Over recent years Claire Fontaine has elaborated on – through texts and artworks – the concept of “human strike.” She writes that:“The term ‘human strike’ was forged to name a revolt against what is reactionary even – and above all – inside the revolt itself. It defines a type of strike that involves the whole life and not only its professional side, that acknowledges exploitation in all the domains and not only at work. Even the notion of work comes out modified if seen from the ethical prism of human strike: activities that seem to be innocent services and loving obligations to keep the family or the couple together reveal themselves as vulgar exploitation. Human strike is a movement that could potentially contaminate anyone and that attacks the foundations of life in common, its subject isn’t the proletarian or the factory worker but the whatever singularity that everyone is. This movement isn’t there to reveal the exceptionality or the superiority of a group on another but to unmask the whateverness of everybody as the open secret that social classes hide.”
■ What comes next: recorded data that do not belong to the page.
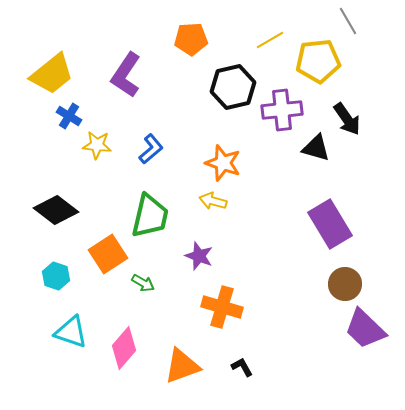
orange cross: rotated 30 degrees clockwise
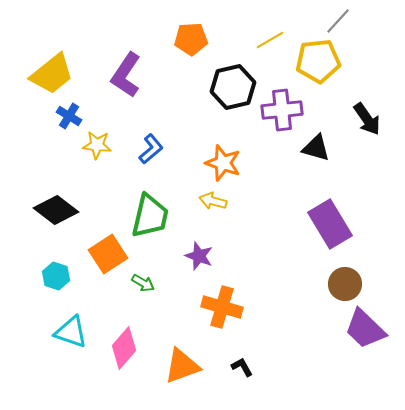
gray line: moved 10 px left; rotated 72 degrees clockwise
black arrow: moved 20 px right
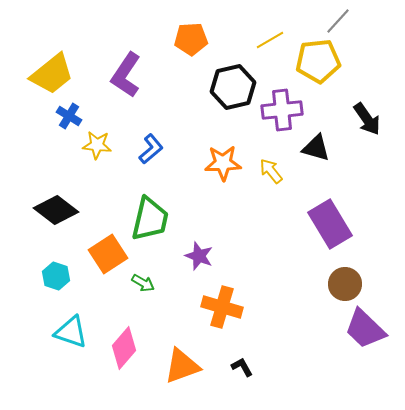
orange star: rotated 21 degrees counterclockwise
yellow arrow: moved 58 px right, 30 px up; rotated 36 degrees clockwise
green trapezoid: moved 3 px down
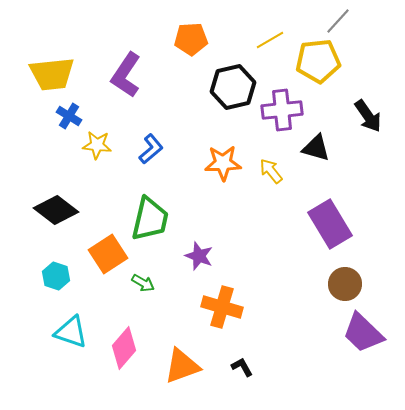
yellow trapezoid: rotated 33 degrees clockwise
black arrow: moved 1 px right, 3 px up
purple trapezoid: moved 2 px left, 4 px down
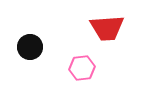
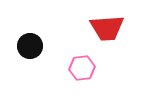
black circle: moved 1 px up
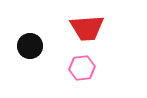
red trapezoid: moved 20 px left
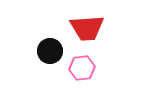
black circle: moved 20 px right, 5 px down
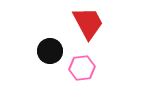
red trapezoid: moved 1 px right, 5 px up; rotated 114 degrees counterclockwise
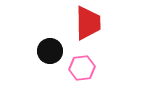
red trapezoid: rotated 27 degrees clockwise
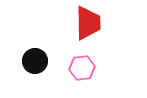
black circle: moved 15 px left, 10 px down
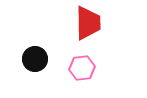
black circle: moved 2 px up
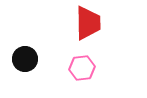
black circle: moved 10 px left
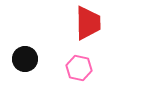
pink hexagon: moved 3 px left; rotated 20 degrees clockwise
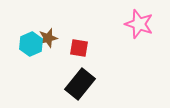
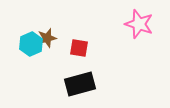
brown star: moved 1 px left
black rectangle: rotated 36 degrees clockwise
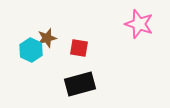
cyan hexagon: moved 6 px down; rotated 10 degrees counterclockwise
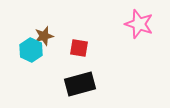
brown star: moved 3 px left, 2 px up
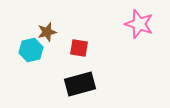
brown star: moved 3 px right, 4 px up
cyan hexagon: rotated 20 degrees clockwise
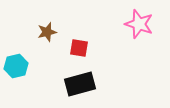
cyan hexagon: moved 15 px left, 16 px down
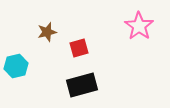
pink star: moved 2 px down; rotated 16 degrees clockwise
red square: rotated 24 degrees counterclockwise
black rectangle: moved 2 px right, 1 px down
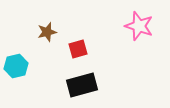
pink star: rotated 16 degrees counterclockwise
red square: moved 1 px left, 1 px down
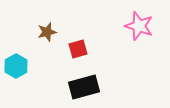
cyan hexagon: rotated 15 degrees counterclockwise
black rectangle: moved 2 px right, 2 px down
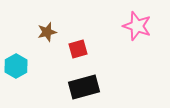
pink star: moved 2 px left
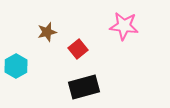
pink star: moved 13 px left; rotated 12 degrees counterclockwise
red square: rotated 24 degrees counterclockwise
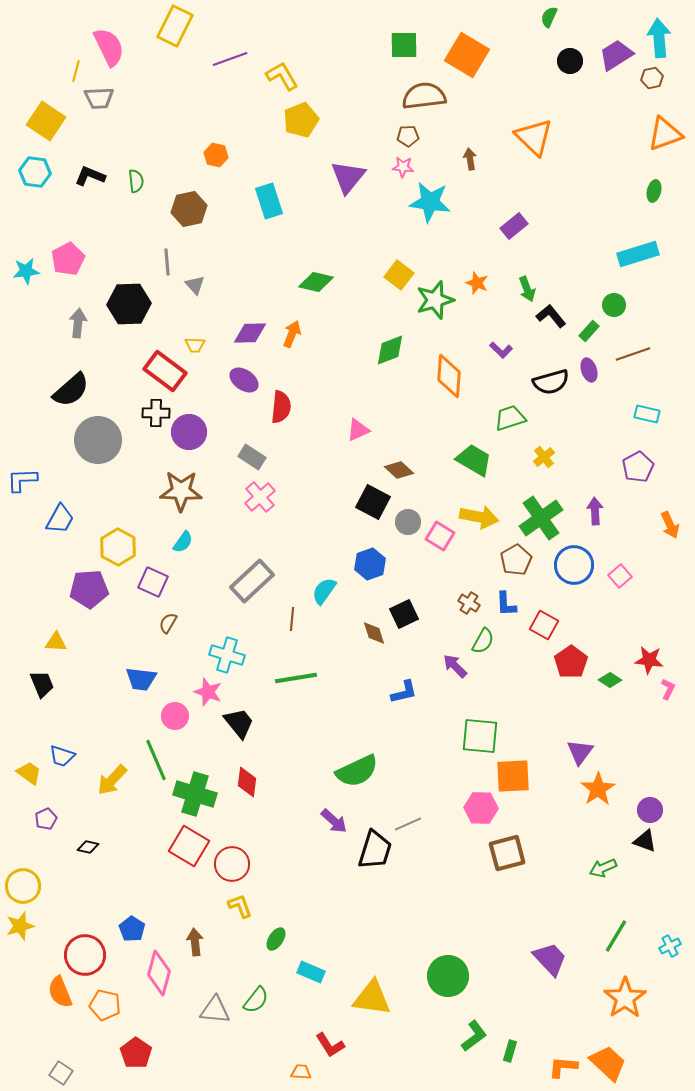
In the context of the exhibition Anarchism Without Adjectives: On the Work of Christopher D’Arcangelo (1975-1979), Claire Fontaine will deliver a talk on the notion of “human strike.”
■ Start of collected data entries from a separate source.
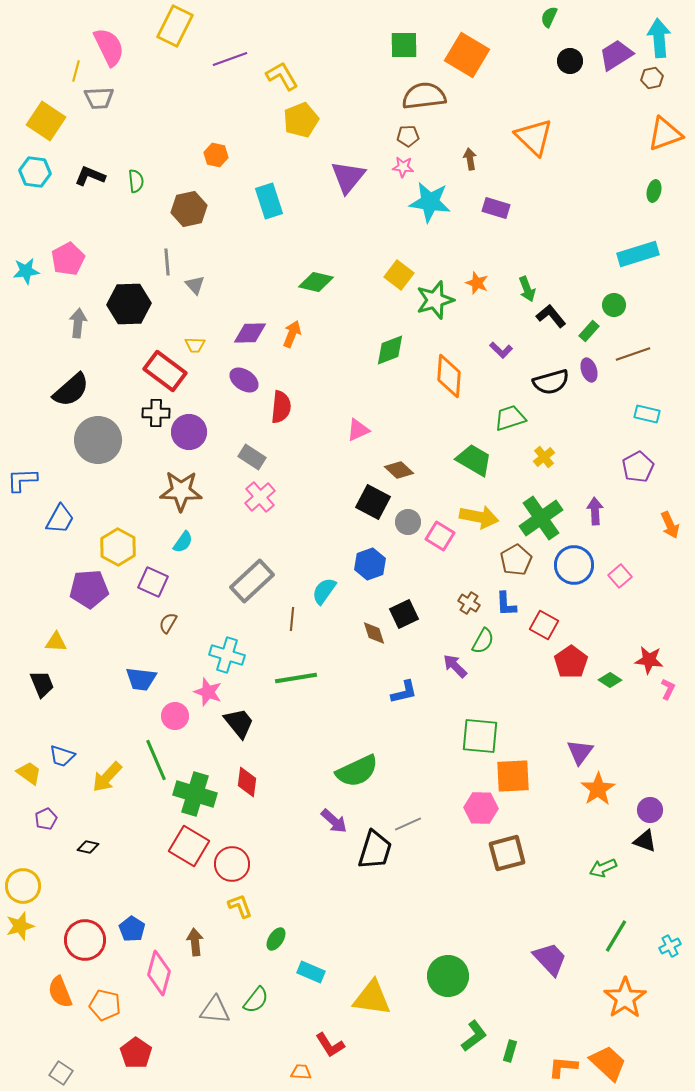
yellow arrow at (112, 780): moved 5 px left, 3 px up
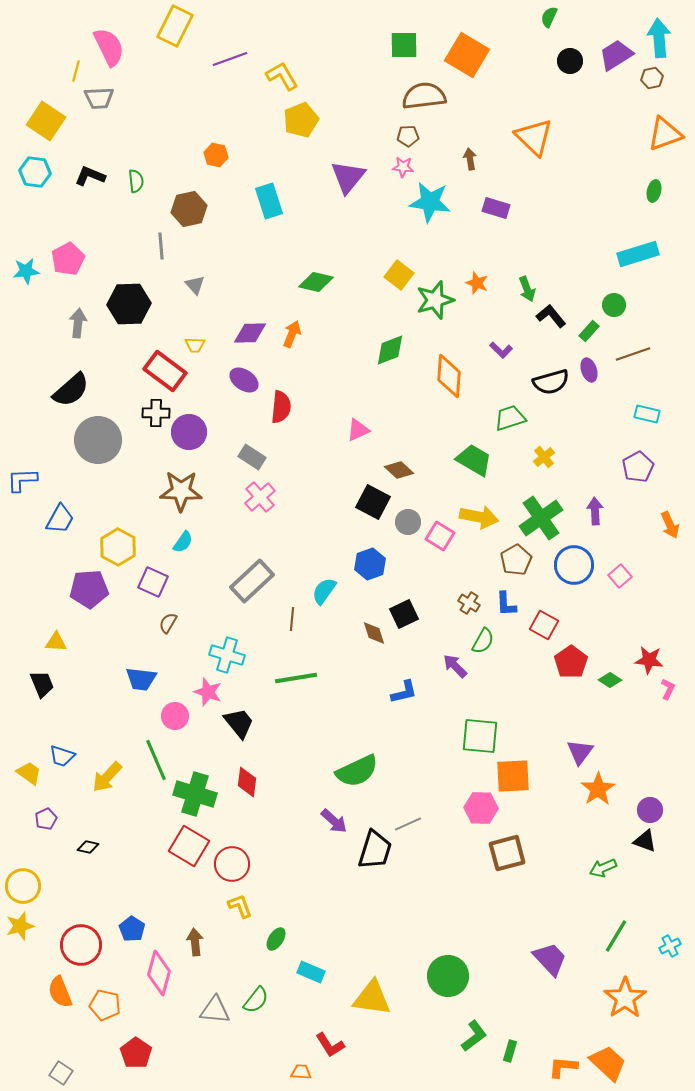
gray line at (167, 262): moved 6 px left, 16 px up
red circle at (85, 940): moved 4 px left, 5 px down
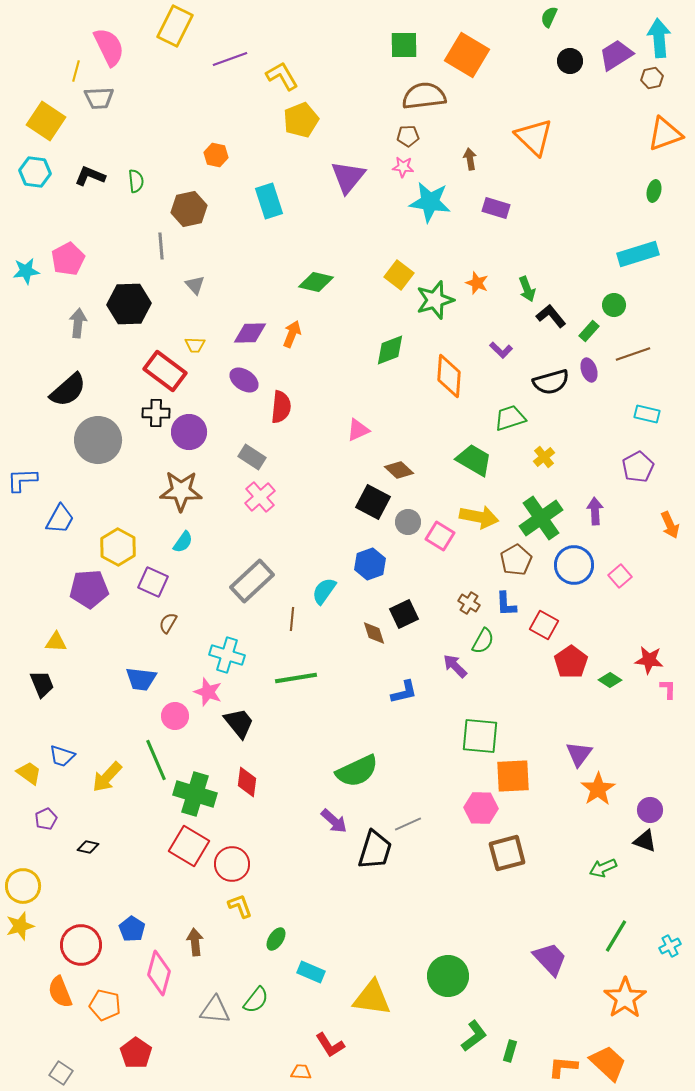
black semicircle at (71, 390): moved 3 px left
pink L-shape at (668, 689): rotated 25 degrees counterclockwise
purple triangle at (580, 752): moved 1 px left, 2 px down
Claire Fontaine has a forthcoming solo exhibition at Metro Pictures in November. Her work was featured in the 2011 Istanbul Biennial and Moscow Biennial. Recent solo exhibitions include No Family Life, Air de Paris, Paris; Fighting Gravity, Regina Gallery, London & Moscow; P.I.G.S., MUSAC Contemporary Art Museum, Castilla y León (all 2011); Future Tense, El Museo Tamayo Arte Contemporáneo, Mexico; Economies, Museum of Contemporary Art, North Miami (both 2010); Inhibitions, Reena Spaulings Fine Art, New York; After Marx April, After Mao June, Aspen Art Museum, Colorado (both 2009).